Copy out the lines of every record below word for word, leaving out the pictures.

● Stored dataset items:
===============
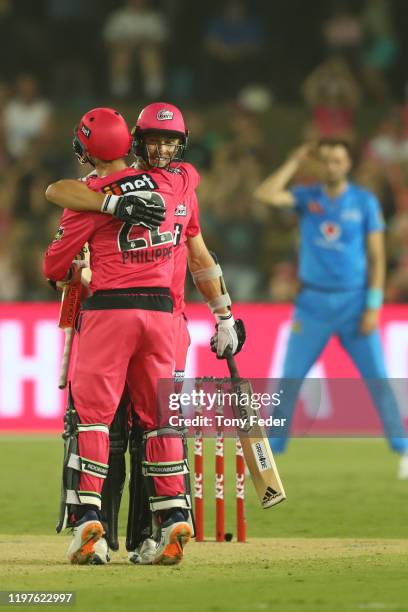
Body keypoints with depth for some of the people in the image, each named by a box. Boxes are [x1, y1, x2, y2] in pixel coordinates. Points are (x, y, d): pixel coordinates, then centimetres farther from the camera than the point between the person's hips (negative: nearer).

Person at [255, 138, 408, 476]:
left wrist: (373, 306, -9)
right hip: (313, 303, 2)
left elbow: (376, 257, -1)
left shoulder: (365, 202, -1)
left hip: (354, 302, -2)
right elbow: (265, 194, -14)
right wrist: (295, 162, -6)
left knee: (378, 379, -6)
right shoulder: (307, 197, 4)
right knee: (290, 379, 1)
===============
● Response:
Body keypoints with depth for some of the people in the image, each named by a box. Boxes are [x1, y1, x2, y2] in pixel coordinates. Points are (x, y, d): pixel coordinates, then centimetres farther from the camera than the point between the person's hips (negative: nearer).

Person at [255, 138, 408, 476]:
left wrist: (373, 306, -9)
right hip: (313, 303, 2)
left elbow: (376, 257, -1)
left shoulder: (365, 202, -1)
left hip: (354, 302, -2)
right elbow: (265, 194, -14)
right wrist: (295, 162, -6)
left knee: (378, 379, -6)
right shoulder: (307, 197, 4)
right knee: (290, 379, 1)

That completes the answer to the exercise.